Der Ertrag 2020 liegt bei rund 65 Hektoliter je Hektar Rebfläche (2019: 85,8). Die durchschnittlichen Mostgewichte bei den Hauptsorten liegen in Württemberg wie folgt: Riesling 85 Grad Oechsle, Schwarzriesling 98 Grad, Spätburgunder 98 Grad, Trollinger 76 Grad und Lemberger 86 Grad. Die Hauptlese ist in der vergangenen Woche nahezu abgeschlossen worden.
Lesebeginn Anfang September
Die Lese in Württemberg hat in diesem Jahr bereits Anfang September begonnen. „Dies hätten wir vor einigen Jahren noch als frühen Lesebeginn bezeichnet. Aber die zeitliche Verschiebung scheint zur Regel zu werden, sodass wir uns entschlossen haben, dies künftig als Normalität anzusehen“, berichtet Ute Bader, Fachberaterin Weinbau beim BWGV. Die Weinlese in Württemberg endet in den meisten Weinbergen diese Woche. Die Lese fand dieses Jahr bei warmen und teilweise heißen Temperaturen statt. Nur am Ende wurde das Wetter wechselhaft und man musste teilweise mit hoher Schlagkraft agieren, um die trockenen Stunden auszunutzen.
Der Absatz der württembergischen Weingärtnergenossenschaften mit eigener Kellerwirtschaft und eigenem Vertrieb ist im ersten Halbjahr 2020 um 6,5 Prozent auf 33,8 Millionen Liter Wein und Sekt gestiegen.
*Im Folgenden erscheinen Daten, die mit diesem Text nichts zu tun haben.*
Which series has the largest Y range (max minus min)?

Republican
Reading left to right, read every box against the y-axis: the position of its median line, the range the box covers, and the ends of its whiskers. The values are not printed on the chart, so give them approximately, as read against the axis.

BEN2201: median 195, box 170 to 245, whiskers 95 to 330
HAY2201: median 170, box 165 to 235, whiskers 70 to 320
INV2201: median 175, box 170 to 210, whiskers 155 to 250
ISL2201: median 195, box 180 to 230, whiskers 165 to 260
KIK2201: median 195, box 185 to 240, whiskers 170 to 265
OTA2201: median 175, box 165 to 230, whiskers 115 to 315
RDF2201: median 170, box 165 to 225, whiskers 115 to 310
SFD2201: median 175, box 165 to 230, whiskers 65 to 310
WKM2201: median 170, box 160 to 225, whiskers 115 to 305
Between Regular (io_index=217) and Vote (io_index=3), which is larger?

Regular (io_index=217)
Der Umsatz legte im gleichen Zeitraum um 2,2 Prozent auf 97,6 Millionen Euro zu. Im Jahr 2019 haben die Weingärtnergenossenschaften 66,7 Millionen Liter Wein und Sekt verkauft, das entspricht einem Minus von 6,1 Prozent. Der Umsatz verringerte sich derweil um 4,3 Prozent auf 207,8 Millionen Euro.
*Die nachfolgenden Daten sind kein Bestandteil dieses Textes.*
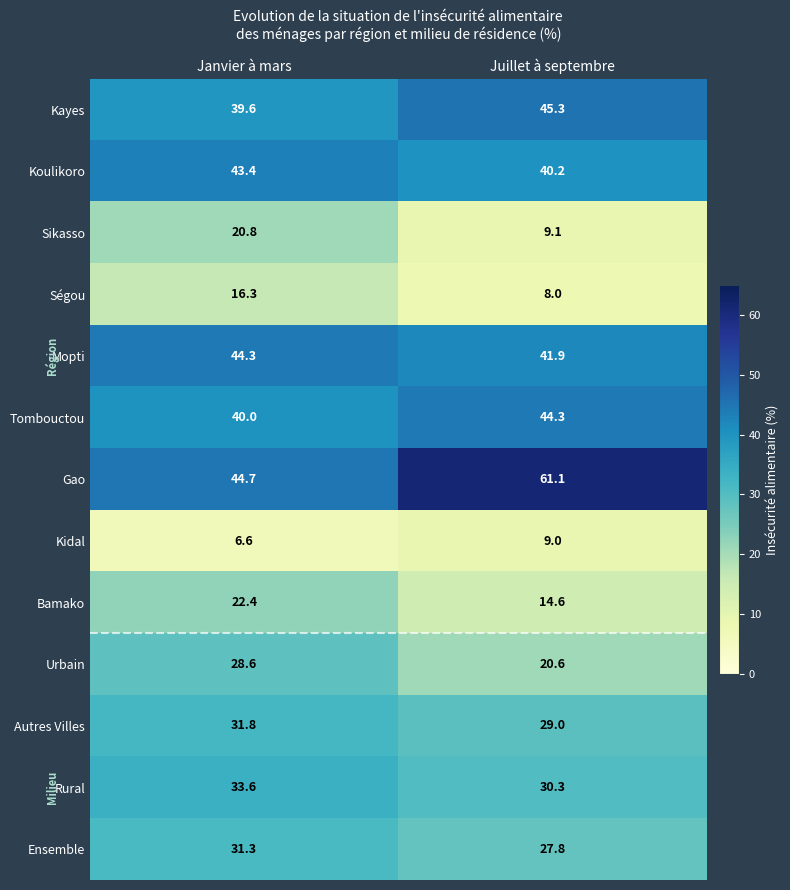

What is the sum of the Mopti values at Janvier à mars and Juillet à septembre?

86.2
Weinmarkt entwickelt sich unterschiedlich
Der Weinmarkt in Deutschland entwickelt sich coronabedingt sehr unterschiedlich: Während es im ersten Halbjahr im Lebensmitteleinzelhandel deutliche und im E-Commerce äußerst große Steigerungen gab, entwickelte sich der Absatz im Fachhandel nur unterdurchschnittlich und im Direktverkauf leicht rückläufig. Dramatische Rückgänge verzeichnet der sogenannte Außer-Haus-Bereich wie Gastronomie, Feste und Veranstaltungen.
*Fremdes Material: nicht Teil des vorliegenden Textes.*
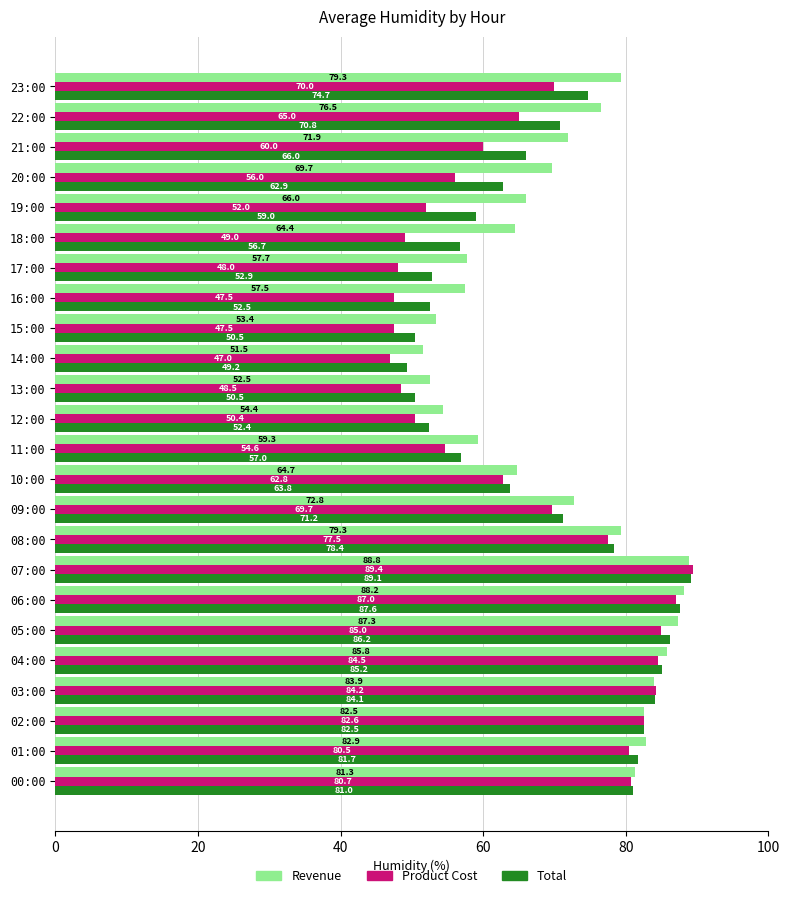

What is the minimum value for Revenue?

51.5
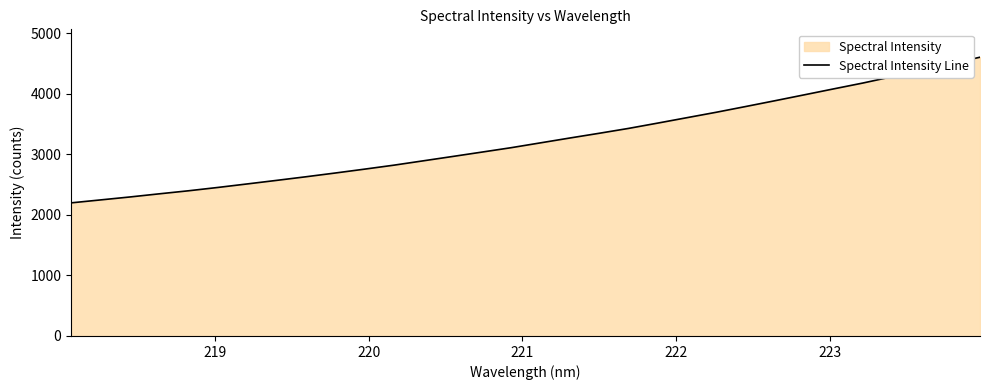

Does the chart have visible grid lines?

No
Die Ausgaben der deutschen Haushalte - ohne Außer-Haus - für alkoholische Getränke haben sich nach Marktforschungsdaten der Gesellschaft für Konsumforschung (GfK) im ersten Halbjahr 2020 deutlich erhöht. Insbesondere Wein und Spirituosen konnten vom Shutdown überproportional profitieren. „Es scheint, als wollten sich viele Menschen etwas gönnen“, berichtet Uwe Kämpfer, Vorstand Marketing und Vertrieb der Württembergischen Weingärtner-Zentralgenossenschaft eG (WZG). Bier, Sekt und Mixgetränke seien hingegen nicht so stark nachgefragt gewesen.
35 Genossenschaften in Württemberg
In Württemberg arbeiten 35 Weingärtnergenossenschaften, darunter 15, die ihre Weine im eigenen Keller ausbauen, dazu kommt noch die WZG in Möglingen. Die Zahl der Mitarbeiter inklusive WZG lag Ende 2019 bei 738 (2018: 729). Die genossenschaftliche Ertragsrebfläche in Württemberg ist leicht um sechs Hektar von 7.410 (2018) auf 7.404 Hektar zum Jahresende 2019 gesunken. Dies entspricht etwa zwei Drittel der Gesamtfläche. 2019 hat sich die Genossenschaft Weinfactum Stuttgart-Bad Cannstatt der Felsengar-tenkellerei Besigheim eG in Hessigheim angeschlossen. Im laufenden Jahr gab es bisher noch keine Fusion.